Carpal tunnel is one of the most common causes of chronic pain in the U.S. Caused by inflammation and pressure on the median nerve in the wrist, it can cause pain and numbness which can be debilitating in the hand. With so few treatments available, many patients believe that they must have surgery to relieve the pain. However, PPOA can often help patients find relief through other treatments before surgery becomes the only option.
What is carpal tunnel syndrome?
Carpal tunnel is caused when the median nerve, which runs through the carpal tunnel in your wrist, is compressed due to inflammation or pressure. Most often this causes pain, numbness, tingling, and limiting of movement in the hand and wrist. For some, the symptoms are minor can be dealt with using a wrist brace or OTC pain medications on certain days. But for others, the pain is constant and limits motor function permanently.

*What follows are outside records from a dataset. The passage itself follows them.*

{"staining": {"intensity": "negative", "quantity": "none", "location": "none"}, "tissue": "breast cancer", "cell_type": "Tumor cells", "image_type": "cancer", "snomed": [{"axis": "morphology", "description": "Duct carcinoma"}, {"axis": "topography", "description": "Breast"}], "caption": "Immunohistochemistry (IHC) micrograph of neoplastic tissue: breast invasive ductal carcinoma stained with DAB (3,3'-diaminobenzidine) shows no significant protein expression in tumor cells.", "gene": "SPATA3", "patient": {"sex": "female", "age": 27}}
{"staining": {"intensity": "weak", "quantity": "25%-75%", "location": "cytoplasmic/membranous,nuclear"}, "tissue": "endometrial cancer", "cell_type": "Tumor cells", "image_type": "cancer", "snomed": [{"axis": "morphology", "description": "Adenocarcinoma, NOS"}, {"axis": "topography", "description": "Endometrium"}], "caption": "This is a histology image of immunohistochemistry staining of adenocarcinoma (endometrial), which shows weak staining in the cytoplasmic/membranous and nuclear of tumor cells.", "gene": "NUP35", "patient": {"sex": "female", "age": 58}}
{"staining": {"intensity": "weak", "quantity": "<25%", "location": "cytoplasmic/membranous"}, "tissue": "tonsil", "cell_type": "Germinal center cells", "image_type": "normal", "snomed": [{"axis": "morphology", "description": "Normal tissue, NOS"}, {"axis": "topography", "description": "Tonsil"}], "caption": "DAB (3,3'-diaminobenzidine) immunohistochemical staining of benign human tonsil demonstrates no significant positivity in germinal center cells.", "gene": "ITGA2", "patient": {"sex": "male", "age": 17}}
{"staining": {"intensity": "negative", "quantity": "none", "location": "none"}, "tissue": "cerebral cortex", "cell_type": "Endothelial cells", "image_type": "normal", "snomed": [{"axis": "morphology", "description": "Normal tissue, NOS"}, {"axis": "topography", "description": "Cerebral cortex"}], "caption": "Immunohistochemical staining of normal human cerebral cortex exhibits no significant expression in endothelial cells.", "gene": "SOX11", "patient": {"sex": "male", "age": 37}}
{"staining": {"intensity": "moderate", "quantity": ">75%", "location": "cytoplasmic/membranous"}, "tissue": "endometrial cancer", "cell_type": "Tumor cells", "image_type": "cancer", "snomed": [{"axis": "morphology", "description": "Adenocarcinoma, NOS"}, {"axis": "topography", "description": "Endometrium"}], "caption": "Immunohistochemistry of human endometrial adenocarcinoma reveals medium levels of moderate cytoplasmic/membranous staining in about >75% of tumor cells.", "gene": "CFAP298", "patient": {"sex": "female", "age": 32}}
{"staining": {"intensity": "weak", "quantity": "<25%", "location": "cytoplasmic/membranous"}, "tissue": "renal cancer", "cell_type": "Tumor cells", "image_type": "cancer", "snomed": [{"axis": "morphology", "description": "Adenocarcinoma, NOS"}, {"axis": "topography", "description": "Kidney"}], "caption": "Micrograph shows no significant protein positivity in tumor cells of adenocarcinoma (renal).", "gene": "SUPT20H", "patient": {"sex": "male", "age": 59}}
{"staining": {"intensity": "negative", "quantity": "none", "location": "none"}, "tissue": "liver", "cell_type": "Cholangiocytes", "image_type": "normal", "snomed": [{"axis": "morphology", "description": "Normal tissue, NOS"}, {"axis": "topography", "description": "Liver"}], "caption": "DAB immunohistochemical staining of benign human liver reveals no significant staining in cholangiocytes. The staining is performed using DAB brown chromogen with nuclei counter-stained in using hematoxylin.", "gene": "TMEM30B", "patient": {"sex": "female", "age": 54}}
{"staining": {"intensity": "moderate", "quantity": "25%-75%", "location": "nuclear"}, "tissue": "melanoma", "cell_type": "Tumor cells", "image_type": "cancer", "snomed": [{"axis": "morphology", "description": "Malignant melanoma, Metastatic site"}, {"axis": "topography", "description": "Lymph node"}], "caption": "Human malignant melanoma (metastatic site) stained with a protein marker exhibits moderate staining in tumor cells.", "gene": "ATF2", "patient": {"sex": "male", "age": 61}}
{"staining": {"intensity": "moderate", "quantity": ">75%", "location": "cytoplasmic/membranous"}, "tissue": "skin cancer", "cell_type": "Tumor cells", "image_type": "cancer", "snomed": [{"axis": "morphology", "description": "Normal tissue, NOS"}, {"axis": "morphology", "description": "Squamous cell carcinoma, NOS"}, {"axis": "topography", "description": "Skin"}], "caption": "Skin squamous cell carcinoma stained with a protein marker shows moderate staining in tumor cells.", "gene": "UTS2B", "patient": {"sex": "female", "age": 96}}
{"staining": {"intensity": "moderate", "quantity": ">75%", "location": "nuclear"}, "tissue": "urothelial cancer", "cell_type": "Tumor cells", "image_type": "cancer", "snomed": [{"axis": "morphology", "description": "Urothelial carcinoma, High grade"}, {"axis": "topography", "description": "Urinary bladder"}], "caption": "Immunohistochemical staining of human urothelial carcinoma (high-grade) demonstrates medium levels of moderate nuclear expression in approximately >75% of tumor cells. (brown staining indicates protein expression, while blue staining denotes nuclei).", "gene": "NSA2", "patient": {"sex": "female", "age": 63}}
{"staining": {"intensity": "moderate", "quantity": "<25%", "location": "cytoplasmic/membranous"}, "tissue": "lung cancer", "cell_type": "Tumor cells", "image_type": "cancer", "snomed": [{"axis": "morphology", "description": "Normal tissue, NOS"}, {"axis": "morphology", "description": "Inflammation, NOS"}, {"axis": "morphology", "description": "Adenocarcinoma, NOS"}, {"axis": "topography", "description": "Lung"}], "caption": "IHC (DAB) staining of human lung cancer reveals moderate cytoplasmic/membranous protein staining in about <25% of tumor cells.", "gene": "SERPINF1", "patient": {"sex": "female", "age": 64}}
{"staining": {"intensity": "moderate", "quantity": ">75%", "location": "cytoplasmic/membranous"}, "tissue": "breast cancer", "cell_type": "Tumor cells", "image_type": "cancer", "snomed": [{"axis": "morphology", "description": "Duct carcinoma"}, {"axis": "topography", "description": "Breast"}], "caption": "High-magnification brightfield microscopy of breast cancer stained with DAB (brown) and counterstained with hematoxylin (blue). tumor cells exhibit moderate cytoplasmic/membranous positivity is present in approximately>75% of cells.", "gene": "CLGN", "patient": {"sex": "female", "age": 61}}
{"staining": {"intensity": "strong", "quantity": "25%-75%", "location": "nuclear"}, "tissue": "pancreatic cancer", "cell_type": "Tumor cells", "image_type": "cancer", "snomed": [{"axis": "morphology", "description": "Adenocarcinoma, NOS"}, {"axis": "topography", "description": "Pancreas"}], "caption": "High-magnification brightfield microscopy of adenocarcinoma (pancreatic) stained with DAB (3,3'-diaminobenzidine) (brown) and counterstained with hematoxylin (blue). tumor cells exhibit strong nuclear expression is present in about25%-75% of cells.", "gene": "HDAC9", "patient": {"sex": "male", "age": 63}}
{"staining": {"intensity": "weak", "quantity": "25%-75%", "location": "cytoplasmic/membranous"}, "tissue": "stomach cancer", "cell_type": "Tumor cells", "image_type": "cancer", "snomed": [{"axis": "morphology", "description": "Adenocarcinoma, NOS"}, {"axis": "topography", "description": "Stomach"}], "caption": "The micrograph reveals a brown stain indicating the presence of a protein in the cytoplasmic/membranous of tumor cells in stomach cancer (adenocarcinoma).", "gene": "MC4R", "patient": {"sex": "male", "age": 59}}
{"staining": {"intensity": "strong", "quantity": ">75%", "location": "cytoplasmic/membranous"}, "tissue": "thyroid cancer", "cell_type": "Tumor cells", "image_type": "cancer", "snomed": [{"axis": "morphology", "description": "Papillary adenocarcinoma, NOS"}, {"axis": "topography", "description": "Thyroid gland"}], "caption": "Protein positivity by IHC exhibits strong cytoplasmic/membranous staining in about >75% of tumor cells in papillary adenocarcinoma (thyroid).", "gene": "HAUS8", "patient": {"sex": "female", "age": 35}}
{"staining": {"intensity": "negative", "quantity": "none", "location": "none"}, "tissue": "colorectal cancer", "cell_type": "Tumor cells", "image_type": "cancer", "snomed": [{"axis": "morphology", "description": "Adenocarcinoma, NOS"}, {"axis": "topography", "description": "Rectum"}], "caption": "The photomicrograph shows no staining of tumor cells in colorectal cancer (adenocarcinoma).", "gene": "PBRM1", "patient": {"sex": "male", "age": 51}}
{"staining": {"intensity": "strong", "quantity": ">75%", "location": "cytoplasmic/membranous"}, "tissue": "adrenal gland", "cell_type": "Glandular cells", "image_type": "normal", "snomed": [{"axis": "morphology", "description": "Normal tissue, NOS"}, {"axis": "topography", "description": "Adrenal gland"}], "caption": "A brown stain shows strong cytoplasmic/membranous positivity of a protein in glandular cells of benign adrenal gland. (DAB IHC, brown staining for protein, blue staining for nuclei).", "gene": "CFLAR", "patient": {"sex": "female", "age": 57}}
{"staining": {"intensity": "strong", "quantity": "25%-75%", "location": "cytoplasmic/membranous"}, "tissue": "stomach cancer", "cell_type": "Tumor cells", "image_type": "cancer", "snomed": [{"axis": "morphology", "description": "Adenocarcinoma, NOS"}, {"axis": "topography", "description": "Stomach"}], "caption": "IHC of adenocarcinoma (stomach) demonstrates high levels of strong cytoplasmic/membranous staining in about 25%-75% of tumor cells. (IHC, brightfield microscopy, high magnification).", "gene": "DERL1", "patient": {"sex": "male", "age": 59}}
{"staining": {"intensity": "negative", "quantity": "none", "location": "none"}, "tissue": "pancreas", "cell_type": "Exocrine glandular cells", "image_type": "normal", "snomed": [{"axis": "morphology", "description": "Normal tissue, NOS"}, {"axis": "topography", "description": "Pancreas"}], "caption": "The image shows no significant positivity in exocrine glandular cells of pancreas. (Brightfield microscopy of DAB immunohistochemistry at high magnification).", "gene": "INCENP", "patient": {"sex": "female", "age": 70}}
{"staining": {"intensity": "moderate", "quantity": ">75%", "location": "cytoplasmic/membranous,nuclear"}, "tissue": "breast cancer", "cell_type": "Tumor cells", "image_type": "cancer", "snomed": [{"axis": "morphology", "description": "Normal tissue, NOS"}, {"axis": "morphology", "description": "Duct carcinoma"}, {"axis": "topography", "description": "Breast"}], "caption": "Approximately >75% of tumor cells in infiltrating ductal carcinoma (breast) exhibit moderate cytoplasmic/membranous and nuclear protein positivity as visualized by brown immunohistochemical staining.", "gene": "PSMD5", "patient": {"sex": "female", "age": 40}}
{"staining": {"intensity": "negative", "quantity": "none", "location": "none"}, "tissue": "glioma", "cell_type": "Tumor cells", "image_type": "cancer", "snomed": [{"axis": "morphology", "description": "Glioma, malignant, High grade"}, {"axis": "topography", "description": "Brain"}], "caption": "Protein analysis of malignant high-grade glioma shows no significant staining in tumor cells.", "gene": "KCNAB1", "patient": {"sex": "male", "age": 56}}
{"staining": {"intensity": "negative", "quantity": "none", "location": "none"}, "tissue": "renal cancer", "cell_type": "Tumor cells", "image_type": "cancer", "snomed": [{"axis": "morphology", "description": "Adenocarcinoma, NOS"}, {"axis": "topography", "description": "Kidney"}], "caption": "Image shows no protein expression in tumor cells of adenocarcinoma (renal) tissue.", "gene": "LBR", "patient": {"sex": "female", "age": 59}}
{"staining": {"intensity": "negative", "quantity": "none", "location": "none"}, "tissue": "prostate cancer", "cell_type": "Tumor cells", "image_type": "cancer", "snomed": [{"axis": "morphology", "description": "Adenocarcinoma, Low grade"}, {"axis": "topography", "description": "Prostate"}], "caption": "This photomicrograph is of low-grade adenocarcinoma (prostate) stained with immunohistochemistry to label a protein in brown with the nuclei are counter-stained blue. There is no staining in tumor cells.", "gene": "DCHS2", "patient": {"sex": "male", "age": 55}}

Who is at risk for carpal tunnel?
Carpal tunnel is unfortunately very common and can be caused by a variety of factors. You may be more at risk if:
- You’ve experienced trauma to the hand or wrist such as a sprain or fracture
- You have pituitary or thyroid gland issues
- You’ve been diagnosed with rheumatoid arthritis.
- You use vibrating hand tools or do repetitive hand motions at work
- You experienced fluid retention during pregnancy or menopause
- You develop a cyst or tumor in the wrist or hand
- You’ve been diagnosed with diabetes or another metabolic disorder
When is surgery the best option?
Most physicians use surgery as a last resort if other treatment options fail and the pain returns or worsens over time. Common treatments include splints, corticosteroid injections, and other pain medications to help reduce swelling and pain in the area. Surgery involves cutting the flexor retinaculum in the wrist to reduce pressure, which can relieve the pain but will permanently alter the wrist’s function.
What other options are there for treatment?
PPOA works with patients individually to find treatment options that work for them. We combine physical therapy; medications and injections; medical devices and splints, and surgical options to find the best course of action depending on the patient’s pain level and motor function.